D'après les informations:
1 - Recopiez le passage de l'extrait sur le droit d'alerte qui va de "- Atteinte au" jusqu'à "de l’ex CHSCT.".
2 - En une à trois phrases, expliquez pourquoi l'extrait sur le droit d'alerte affirme qu'il n'existe pas un seul droit d'alerte, mais plusieurs.
3 - Dans l'extrait sur le droit d'alerte, qui est le seul à disposer du droit d'alerte économique dans les entreprises de plus de 50 salariés ?

Extrait:

########################################

Le droit d’alerte dans l’entreprise consiste à pouvoir alerter l’employeur de toute situation de danger grave pour la vie ou la santé des travailleurs. L’alerte concerne également tout défaut dans les systèmes de protection.
Il existe aussi un droit d’alerte économique, et un droit d’alerte social. Ils ont pour but d’attirer l’attention sur la situation de l’entreprise, sur les plans économique et social.
Dans les faits, il n’y a donc pas un, mais plusieurs droits d’alerte, très différents les uns des autres. Qui peut les exercer ? Dans quelles conditions ? Valoxy, cabinet d’expertise comptable dans les Hauts de France, explique dans cet article en quoi ils consistent.
Qui peut exercer le droit d’alerte ?
- Situation de danger grave pour la vie ou la santé,
- Risque grave pour la santé publique et l’environnement
Tous les salariés (quels que soient les types de contrat, CDI, CDD, saisonniers, apprentissage, mais aussi intérimaires, intervenants extérieurs et salariés mis à disposition) peuvent exercer ces droits d’alerte, soit directement, soit par l’intermédiaire de leurs représentants.
- Atteinte au droit des personnes,
- Droit d’alerte économique,
- Droit d’alerte sociale
Seul le CSE, dans les entreprises de plus de 50 salariés, dispose de ces droits d’alerte.
Avant 2020
Les situations de danger grave et imminent pour la santé des travailleurs (sécurité, protection, risques psychosociaux, cas de violences au travail, de harcèlement moral ou de stress important) étaient du ressort des membres de l’ex CHSCT.

########################################

Informations fournies:

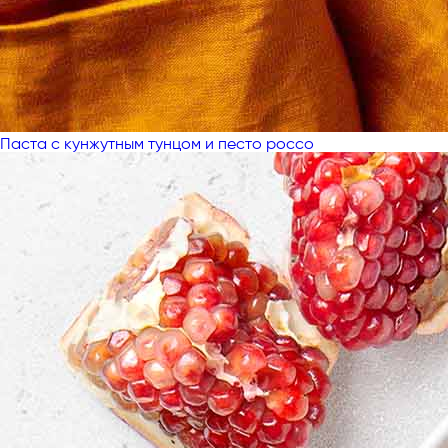
Паста с кунжутным тунцом и песто россо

########################################

Réponses dans l'ordre:
1 -
- Atteinte au droit des personnes,
- Droit d’alerte économique,
- Droit d’alerte sociale
Seul le CSE, dans les entreprises de plus de 50 salariés, dispose de ces droits d’alerte.
Avant 2020
Les situations de danger grave et imminent pour la santé des travailleurs (sécurité, protection, risques psychosociaux, cas de violences au travail, de harcèlement moral ou de stress important) étaient du ressort des membres de l’ex CHSCT.

2 - Outre le droit d'alerter l'employeur de toute situation de danger grave pour la vie ou la santé des travailleurs, ou de tout défaut dans les systèmes de protection, il existe aussi un droit d'alerte économique et un droit d'alerte social. Ces deux derniers visent à attirer l'attention sur la situation économique et sociale de l'entreprise.

3 - Le CSE.